» **Required action**
Draw out every line with the word "Verify" from the listing below.
----- Data for processing
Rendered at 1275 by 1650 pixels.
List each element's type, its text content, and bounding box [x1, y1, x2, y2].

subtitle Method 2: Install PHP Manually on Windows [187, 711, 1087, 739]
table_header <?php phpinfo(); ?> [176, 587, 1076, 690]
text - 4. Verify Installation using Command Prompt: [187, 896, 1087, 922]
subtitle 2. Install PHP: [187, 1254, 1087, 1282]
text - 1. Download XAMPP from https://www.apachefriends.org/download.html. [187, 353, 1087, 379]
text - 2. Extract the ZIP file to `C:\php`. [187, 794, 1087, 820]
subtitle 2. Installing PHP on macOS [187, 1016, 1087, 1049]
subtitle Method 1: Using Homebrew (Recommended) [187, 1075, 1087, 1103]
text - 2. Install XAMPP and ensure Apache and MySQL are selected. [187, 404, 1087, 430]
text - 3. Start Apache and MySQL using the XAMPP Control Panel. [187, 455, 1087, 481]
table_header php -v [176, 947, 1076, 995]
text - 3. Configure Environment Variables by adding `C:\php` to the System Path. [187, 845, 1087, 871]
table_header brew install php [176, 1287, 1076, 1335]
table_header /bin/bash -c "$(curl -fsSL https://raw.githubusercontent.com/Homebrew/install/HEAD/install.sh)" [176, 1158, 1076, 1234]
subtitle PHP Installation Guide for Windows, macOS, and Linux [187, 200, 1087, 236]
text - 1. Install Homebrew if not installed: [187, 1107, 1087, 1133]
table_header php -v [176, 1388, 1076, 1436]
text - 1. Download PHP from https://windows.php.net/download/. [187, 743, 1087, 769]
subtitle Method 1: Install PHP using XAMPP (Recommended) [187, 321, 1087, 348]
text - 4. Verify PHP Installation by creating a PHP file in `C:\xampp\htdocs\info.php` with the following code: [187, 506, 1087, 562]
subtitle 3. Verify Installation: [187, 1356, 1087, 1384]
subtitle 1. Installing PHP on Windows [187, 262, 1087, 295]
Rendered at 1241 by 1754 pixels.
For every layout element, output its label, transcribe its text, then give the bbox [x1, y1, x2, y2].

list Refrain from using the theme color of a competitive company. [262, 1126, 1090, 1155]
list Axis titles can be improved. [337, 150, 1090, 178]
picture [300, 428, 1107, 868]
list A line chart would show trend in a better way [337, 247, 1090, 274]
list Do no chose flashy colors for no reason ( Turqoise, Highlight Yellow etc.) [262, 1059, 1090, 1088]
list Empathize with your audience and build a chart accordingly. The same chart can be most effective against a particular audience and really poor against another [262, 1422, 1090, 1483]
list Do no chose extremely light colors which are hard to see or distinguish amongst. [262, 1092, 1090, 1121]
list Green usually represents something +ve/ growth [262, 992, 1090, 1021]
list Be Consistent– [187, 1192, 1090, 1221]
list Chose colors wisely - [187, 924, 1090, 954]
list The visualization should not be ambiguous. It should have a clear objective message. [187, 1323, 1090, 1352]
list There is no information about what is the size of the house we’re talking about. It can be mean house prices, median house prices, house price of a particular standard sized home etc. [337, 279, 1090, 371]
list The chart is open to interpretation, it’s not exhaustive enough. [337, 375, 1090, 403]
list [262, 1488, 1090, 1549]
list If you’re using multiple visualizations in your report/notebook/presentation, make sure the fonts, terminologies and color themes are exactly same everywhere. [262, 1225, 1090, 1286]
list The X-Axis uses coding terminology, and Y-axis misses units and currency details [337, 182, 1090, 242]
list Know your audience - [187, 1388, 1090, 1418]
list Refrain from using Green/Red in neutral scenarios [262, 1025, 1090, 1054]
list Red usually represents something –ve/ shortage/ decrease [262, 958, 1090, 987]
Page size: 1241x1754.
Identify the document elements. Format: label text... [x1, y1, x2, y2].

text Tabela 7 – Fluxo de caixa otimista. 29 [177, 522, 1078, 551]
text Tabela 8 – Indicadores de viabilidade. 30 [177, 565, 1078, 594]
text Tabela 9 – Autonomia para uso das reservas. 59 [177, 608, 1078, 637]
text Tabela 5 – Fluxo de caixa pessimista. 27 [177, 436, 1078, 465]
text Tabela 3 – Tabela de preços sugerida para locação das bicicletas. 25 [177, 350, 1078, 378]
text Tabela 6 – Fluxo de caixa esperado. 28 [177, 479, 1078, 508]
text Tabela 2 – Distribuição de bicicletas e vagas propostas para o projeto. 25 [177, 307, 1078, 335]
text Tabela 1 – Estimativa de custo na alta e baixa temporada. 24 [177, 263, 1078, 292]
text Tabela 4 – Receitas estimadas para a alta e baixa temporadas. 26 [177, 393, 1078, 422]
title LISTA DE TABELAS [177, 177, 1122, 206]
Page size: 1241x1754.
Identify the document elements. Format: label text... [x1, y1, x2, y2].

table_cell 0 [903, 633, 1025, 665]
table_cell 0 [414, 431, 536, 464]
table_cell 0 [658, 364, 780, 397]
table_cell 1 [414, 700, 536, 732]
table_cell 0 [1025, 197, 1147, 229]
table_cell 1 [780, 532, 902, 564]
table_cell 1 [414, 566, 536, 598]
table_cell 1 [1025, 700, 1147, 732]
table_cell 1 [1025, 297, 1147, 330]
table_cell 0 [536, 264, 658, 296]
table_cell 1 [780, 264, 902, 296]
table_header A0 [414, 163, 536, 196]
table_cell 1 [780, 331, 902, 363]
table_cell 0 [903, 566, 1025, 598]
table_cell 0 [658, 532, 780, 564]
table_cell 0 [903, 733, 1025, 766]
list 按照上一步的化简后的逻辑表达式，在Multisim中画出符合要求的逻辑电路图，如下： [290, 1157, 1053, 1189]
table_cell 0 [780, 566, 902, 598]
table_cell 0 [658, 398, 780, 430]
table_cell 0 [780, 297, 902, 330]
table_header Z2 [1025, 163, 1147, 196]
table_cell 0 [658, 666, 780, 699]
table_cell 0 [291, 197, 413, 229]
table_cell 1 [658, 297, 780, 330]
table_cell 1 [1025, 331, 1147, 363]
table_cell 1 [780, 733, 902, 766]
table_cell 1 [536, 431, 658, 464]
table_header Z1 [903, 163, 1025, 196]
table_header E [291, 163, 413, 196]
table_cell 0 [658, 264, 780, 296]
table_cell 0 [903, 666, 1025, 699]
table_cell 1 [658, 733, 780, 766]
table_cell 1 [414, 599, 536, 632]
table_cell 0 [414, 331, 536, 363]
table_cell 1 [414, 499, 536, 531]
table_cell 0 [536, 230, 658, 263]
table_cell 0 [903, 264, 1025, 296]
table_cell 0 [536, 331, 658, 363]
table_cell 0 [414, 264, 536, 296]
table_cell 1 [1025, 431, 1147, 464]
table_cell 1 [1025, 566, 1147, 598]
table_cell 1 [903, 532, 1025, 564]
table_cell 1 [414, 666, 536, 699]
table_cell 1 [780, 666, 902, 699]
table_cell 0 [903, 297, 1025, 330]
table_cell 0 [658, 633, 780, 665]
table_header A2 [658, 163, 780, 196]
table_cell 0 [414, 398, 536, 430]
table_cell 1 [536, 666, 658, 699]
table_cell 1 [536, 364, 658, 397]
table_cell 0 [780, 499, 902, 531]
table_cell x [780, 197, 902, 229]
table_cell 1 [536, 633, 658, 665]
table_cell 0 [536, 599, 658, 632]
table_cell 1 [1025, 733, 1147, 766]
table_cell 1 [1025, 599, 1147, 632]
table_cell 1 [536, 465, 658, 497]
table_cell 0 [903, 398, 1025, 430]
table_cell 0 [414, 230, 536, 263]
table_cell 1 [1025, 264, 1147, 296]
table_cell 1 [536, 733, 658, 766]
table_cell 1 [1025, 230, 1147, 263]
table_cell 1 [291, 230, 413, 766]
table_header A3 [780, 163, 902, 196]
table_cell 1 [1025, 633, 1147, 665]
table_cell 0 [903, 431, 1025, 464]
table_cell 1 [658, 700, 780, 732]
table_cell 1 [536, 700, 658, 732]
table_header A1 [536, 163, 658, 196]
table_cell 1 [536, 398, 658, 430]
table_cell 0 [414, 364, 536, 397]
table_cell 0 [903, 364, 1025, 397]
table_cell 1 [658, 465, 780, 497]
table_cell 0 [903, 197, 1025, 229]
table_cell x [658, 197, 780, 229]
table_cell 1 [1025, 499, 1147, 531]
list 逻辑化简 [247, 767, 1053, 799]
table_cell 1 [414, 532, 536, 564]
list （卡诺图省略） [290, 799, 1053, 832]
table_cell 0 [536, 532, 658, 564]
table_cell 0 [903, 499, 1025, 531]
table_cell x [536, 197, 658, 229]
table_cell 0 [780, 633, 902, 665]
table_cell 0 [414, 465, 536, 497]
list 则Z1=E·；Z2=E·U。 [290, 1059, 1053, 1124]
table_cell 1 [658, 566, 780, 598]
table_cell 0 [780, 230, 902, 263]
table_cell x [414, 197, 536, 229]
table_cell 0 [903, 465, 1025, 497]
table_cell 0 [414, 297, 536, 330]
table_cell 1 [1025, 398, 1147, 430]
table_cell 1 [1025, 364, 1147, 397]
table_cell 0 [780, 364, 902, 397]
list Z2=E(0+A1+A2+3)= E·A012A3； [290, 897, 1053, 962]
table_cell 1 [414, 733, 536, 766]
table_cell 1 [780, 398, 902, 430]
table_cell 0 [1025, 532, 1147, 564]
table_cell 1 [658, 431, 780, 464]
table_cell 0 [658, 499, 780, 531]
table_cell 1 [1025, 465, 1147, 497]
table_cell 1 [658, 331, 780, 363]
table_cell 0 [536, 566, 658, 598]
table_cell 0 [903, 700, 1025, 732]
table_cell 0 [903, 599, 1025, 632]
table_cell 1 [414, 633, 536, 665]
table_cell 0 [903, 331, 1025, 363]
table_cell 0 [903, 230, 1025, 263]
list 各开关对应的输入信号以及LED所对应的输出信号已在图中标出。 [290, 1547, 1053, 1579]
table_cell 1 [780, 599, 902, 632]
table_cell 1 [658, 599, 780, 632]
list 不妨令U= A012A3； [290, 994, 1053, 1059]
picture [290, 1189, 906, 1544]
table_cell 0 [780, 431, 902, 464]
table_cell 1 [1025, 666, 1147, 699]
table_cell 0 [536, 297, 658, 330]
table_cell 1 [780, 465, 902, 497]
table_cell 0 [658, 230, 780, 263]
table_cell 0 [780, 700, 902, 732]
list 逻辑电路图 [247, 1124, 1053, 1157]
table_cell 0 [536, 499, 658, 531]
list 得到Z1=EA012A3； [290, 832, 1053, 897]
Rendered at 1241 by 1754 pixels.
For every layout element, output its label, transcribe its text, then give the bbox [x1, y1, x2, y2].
----------
» **Answer**
text - 4. Verify Installation using Command Prompt: [187, 896, 1087, 922]
text - 4. Verify PHP Installation by creating a PHP file in `C:\xampp\htdocs\info.php` with the following code: [187, 506, 1087, 562]
subtitle 3. Verify Installation: [187, 1356, 1087, 1384]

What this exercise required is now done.